**MATERIAL TO PROCESS**
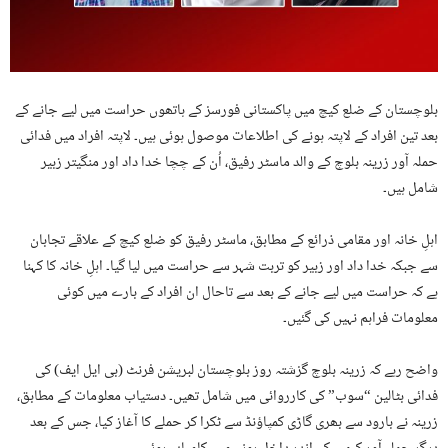
بلوچستان کے ضلع کیچ میں پاکستانی فورسز کے ہاتھوں حراست میں لیے جانے کے
بعد تین افراد کے لاپتہ ہونے کی اطلاعات موصول ہوئی ہیں۔ لاپتہ افراد میں فدائی
حملہ آور زرینہ بلوچ کے والد ماسٹر رفیق، اُن کے چچا خدا داد اور منگیتر زبیر
شامل ہیں۔
اہلِ خانہ اور مقامی ذرائع کے مطابق، ماسٹر رفیق کو ضلع کیچ کے علاقے تجابان
سے جبکہ خدا داد اور زبیر کو تربت شہر سے حراست میں لیا گیا۔ اہلِ خانہ کا کہنا
ہے کہ حراست میں لیے جانے کے بعد سے تاحال ان افراد کے بارے میں کوئی
معلومات فراہم نہیں کی گئیں۔
واضح رہے کہ زرینہ بلوچ گزشتہ روز بلوچستان لبریشن فرنٹ (بی ایل ایف) کی
فدائی بٹالین “سوب” کی کارروائی میں شامل تھیں۔ دستیاب معلومات کے مطابق،
زرینہ نے بارود سے بھری گاڑی کمپاؤنڈ سے ٹکرا کر حملے کا آغاز کیا، جس کے بعد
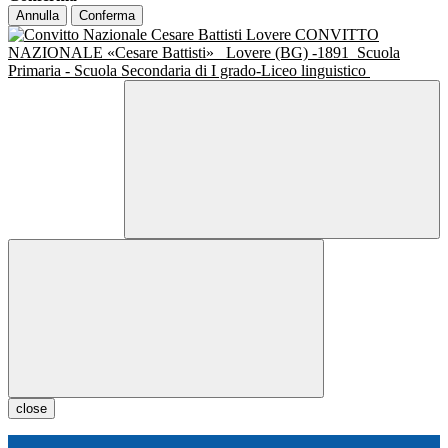
Annulla
Conferma
CONVITTO
NAZIONALE «Cesare Battisti»
Lovere (BG) -1891
Scuola
Primaria - Scuola Secondaria di I grado-Liceo linguistico
close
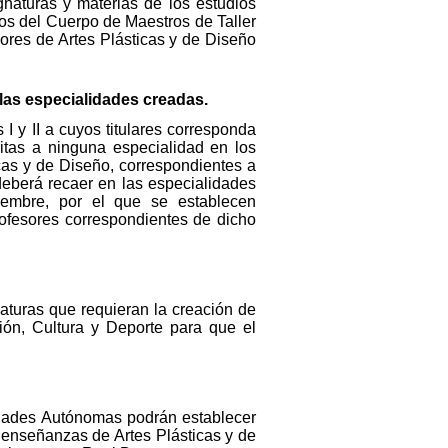
gnaturas y materias de los estudios
ios del Cuerpo de Maestros de Taller
iores de Artes Plásticas y de Diseño
 las especialidades creadas.
I y II a cuyos titulares corresponda
ritas a ninguna especialidad en los
icas y de Diseño, correspondientes a
 deberá recaer en las especialidades
embre, por el que se establecen
ofesores correspondientes de dicho
aturas que requieran la creación de
ión, Cultura y Deporte para que el
idades Autónomas podrán establecer
s enseñanzas de Artes Plásticas y de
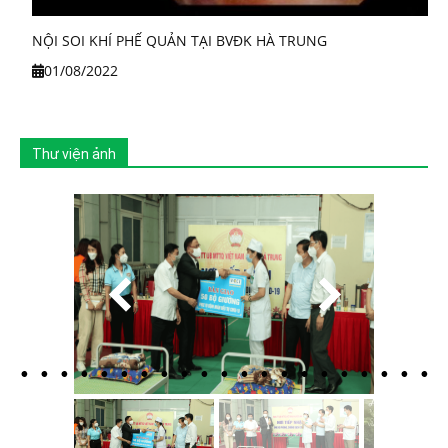
NỘI SOI KHÍ PHẾ QUẢN TẠI BVĐK HÀ TRUNG
01/08/2022
Thư viện ảnh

**INSTRUCTIONS FOR THE TASK**
Print each line of the listing exactly and include no pictures.

**RESPONSE BOX**
بلوچستان کے ضلع کیچ میں پاکستانی فورسز کے ہاتھوں حراست میں لیے جانے کے
بعد تین افراد کے لاپتہ ہونے کی اطلاعات موصول ہوئی ہیں۔ لاپتہ افراد میں فدائی
حملہ آور زرینہ بلوچ کے والد ماسٹر رفیق، اُن کے چچا خدا داد اور منگیتر زبیر
شامل ہیں۔
اہلِ خانہ اور مقامی ذرائع کے مطابق، ماسٹر رفیق کو ضلع کیچ کے علاقے تجابان
سے جبکہ خدا داد اور زبیر کو تربت شہر سے حراست میں لیا گیا۔ اہلِ خانہ کا کہنا
ہے کہ حراست میں لیے جانے کے بعد سے تاحال ان افراد کے بارے میں کوئی
معلومات فراہم نہیں کی گئیں۔
واضح رہے کہ زرینہ بلوچ گزشتہ روز بلوچستان لبریشن فرنٹ (بی ایل ایف) کی
فدائی بٹالین “سوب” کی کارروائی میں شامل تھیں۔ دستیاب معلومات کے مطابق،
زرینہ نے بارود سے بھری گاڑی کمپاؤنڈ سے ٹکرا کر حملے کا آغاز کیا، جس کے بعد
Annulla
Conferma
CONVITTO
NAZIONALE «Cesare Battisti»
Lovere (BG) -1891
Scuola
Primaria - Scuola Secondaria di I grado-Liceo linguistico
close
gnaturas y materias de los estudios
ios del Cuerpo de Maestros de Taller
iores de Artes Plásticas y de Diseño
 las especialidades creadas.
I y II a cuyos titulares corresponda
ritas a ninguna especialidad en los
icas y de Diseño, correspondientes a
 deberá recaer en las especialidades
embre, por el que se establecen
ofesores correspondientes de dicho
aturas que requieran la creación de
ión, Cultura y Deporte para que el
idades Autónomas podrán establecer
s enseñanzas de Artes Plásticas y de
NỘI SOI KHÍ PHẾ QUẢN TẠI BVĐK HÀ TRUNG
01/08/2022
Thư viện ảnh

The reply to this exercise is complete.